Maladaptive Plasticity following Spinal Cord Injury

Insults to the brain and spinal cord result not only in debilitating motor, sensory and cognitive deficits, but also in chronic, excruciating and relentless pain that is largely resistant to treatment. In most patients, pain starts weeks or months after the original insult, and includes increased pain with noxious stimulation (hyperalgesia), pain in response to previously innocuous stimuli (allodynia), and spontaneous pain. Spinal cord lesions typically produce particularly painful CPS symptoms, with unremitting pain that can be diffuse, bilateral, and may extend, "below-lesion", to locations caudal to the spinal injury. The delayed expression of CPS and the diffuse localization of painful symptoms suggest that the pathophysiology does not reflect only direct effects at the denervated spinal segments. Rather, these features of CPS strongly suggest the occurrence of maladaptive plasticity in supraspinal structures at which inputs from various body parts converge. The ultimate goal of this application is to identify the factors that are causally responsible for this maladaptive plasticity  following spinal cord injury.
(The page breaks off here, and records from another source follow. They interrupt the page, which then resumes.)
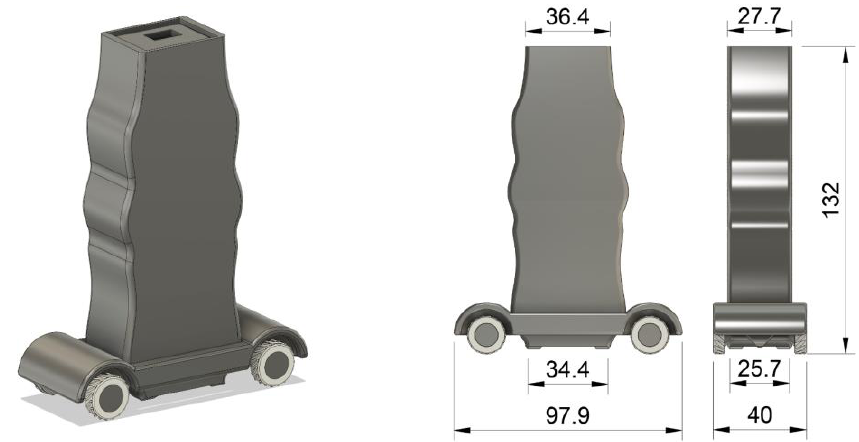
Figure 13. Three-dimensionally printed enclosure of the device (dimensions in mm).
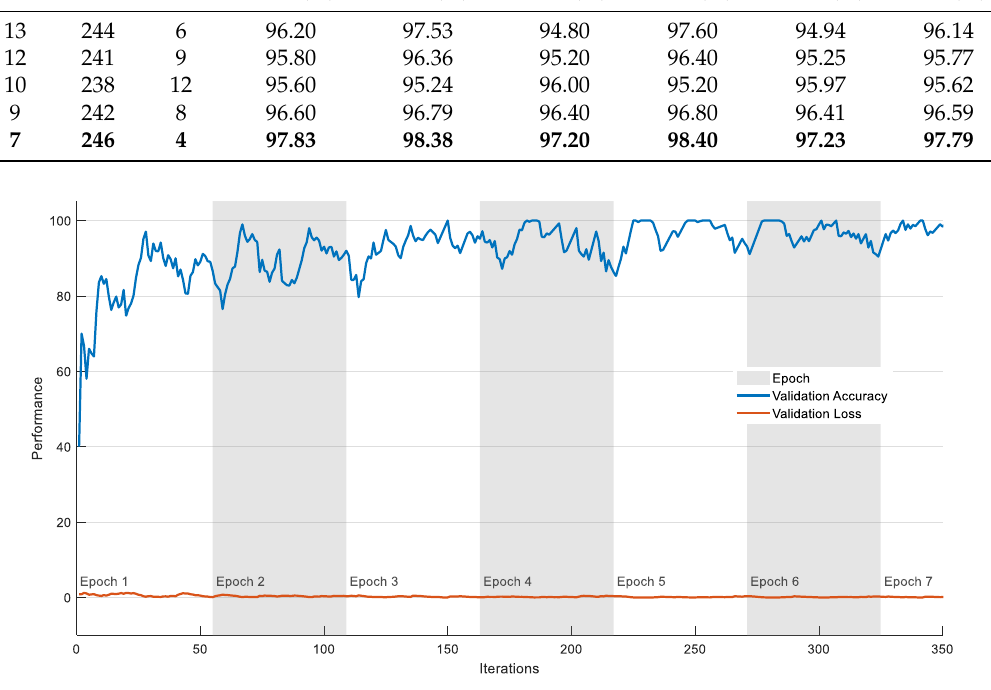
Figure 10. Training performance of the VGG19 with SVM-RBF for lung CT image slices.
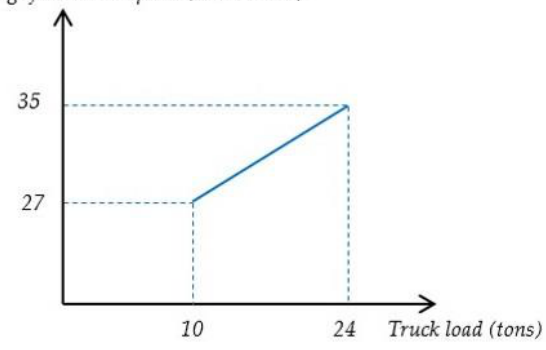
Figure 3. Linear function of average fuel consumption vs. total weight for regional traffic (Data source: Volvo Corporation, 2018).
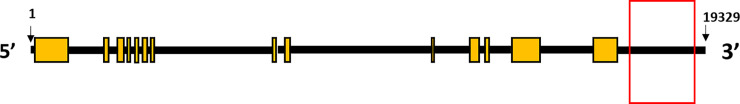
Illustration of DNA and mRNA of Elaeis guineensis’s whole ThiC gene depicting the exon (red) and intron (grey) regions.The putative TPP riboswitch was detected at the non-coding region of 15th intron nearly at the 3’ end of the mRNA sequence.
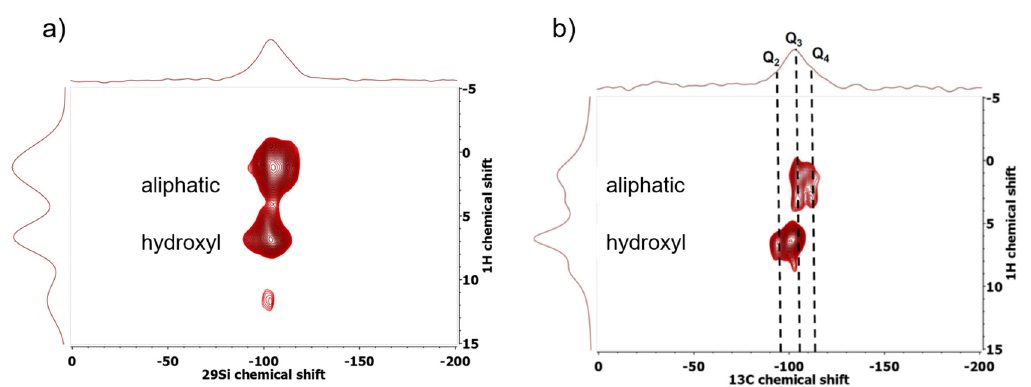
Figure 9. 2D 1 H- 29 Si FSLG HETCOR experiments of iBA / H 2 O mixtures confined in SBA-15 with contact times of ( a ) 3 ms (longer distances) and ( b ) 0.5 ms (shorter distances) clearly reveal that both hydroxy- and aliphatic protons are in contact with the surface silicon nuclei (56 wt % iBA, 9.4Tesla, 100 K, 8 kHz MAS, 89 kHz FSLG homonuclear decoupling [257]). (Figure adapted from [256]).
To this end, we adapted a rodent spinal cord injury model of CPS. We demonstrated that rats suffering from CPS have abnormally high neuronal activity in the posterior nucleus of the thalamus (PO). We also demonstrated that the activity of PO, and related thalamic nuclei, is tightly regulated by inhibitory inputs from the zona incerta and the anterior pretectal nucleus. These findings suggest that CPS is associated with maladaptive plasticity in the incerto-thalamic pathway. Based on these exciting new findings, we propose that CPS can result from suppressed inhibition to thalamic nuclei from zona incerta and the anterior pretectal nucleus. We use electrophysiological, behavioral and anatomical approached to test the validity of key predictions that emerge from our overarching hypothesis.
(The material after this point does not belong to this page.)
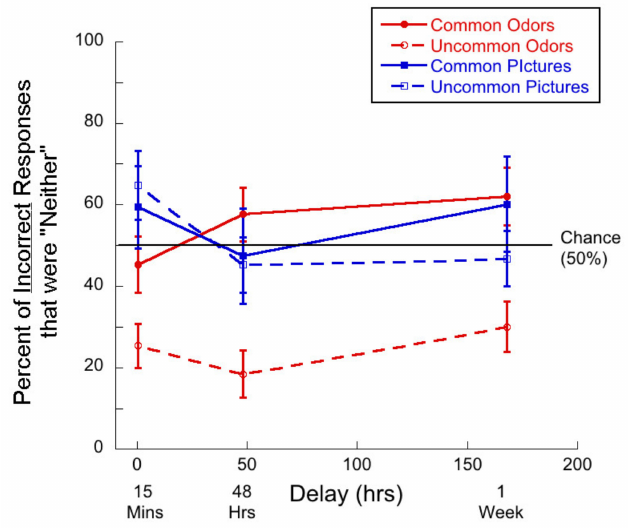
Figure 9. Percentage of “neither” responses as a function of delay for each of the four test conditions. Note that “neither” was never a correct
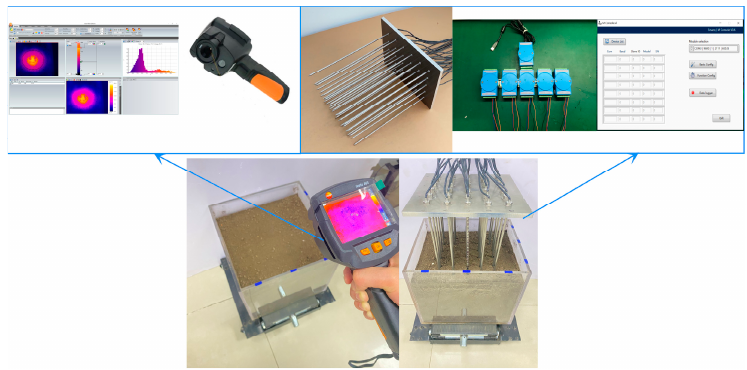
Figure 3. Soil temperature acquisition during the microwave irradiation test.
Marijuana, brain oscillation and behavior

Marijuana is by far the most widely used illicit drug among adolescents in the USA, with a lifetime prevalence of more that 40% among 12th graders. Although it remains controversial whether cannabis abuse by adults has long-term health risks, it is now established that cognitive and neurological functions are permanently altered in adolescents using marijuana. However, the mechanisms responsible for this susceptibility are unknown. Our goal is to reveal these mechanisms. We test the overarching hypothesis that the adolescent brain is susceptible to cannabis abuse because of the concurrent and rapid development, at this age, of inhibitory cortical circuits, endocannabinoid signaling and cortical oscillations.
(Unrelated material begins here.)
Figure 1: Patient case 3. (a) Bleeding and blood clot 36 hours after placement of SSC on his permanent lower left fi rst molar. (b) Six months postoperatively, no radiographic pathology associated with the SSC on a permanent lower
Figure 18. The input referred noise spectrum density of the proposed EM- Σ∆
Sensory Inputs and Cortical Control of Movements

The motor cortex of all mammalian species, including humans, contains a gross somatotopic representation of the major divisions of the body, such as hindlimb, forelimb, and face. Within each body part, there are multiple, non-contiguous, partially overlapping representations of individual movement patterns. Thus, the motor cortex is comprised of a distributed network in which specific movements emerge from broad patterns of activity. The neural mechanisms that sculpt voluntary movements from these dynamic networks are unknown. Our goal is to narrow this fundamental gap in our knowledge by identifying mechanisms that dynamically regulate the organization of cortical motor networks during voluntary movements. During movement execution, proprioceptive and tactile sensors provide continual inputs that guide the movements. There is compelling evidence that these somatosensory inputs act upon motor cortical networks to dynamically regulate their outputs. Based on our preliminary findings in rats, and on studies in humans, we propose that somatosensory afferents regulate motor cortical activity in a center-surround manner: Somatosensory stimuli from an activated muscle enhance cortical outputs to that muscle (“center-excitation”), whereas cortical outputs to adjacent muscles are suppressed (“surround- inhibition”).

How do somatosensory afferents differentially impact homotypical versus heterotypical cortical modules? We propose that somatosensory afferents exert a net inhibition of motor cortical circuits, such that only ‘strong’ afferent inputs—occurring in response to converging inputs from thalamus and somatosensory cortex—overcome this inhibition to activate homotypical motor cortical neurons. As a result, inputs arising from a limb in motion converge upon and excite cortical modules that activate that limb, while feed-forward inhibition dominates inputs to neighboring modules. We will test this hypothesis in a series of studies.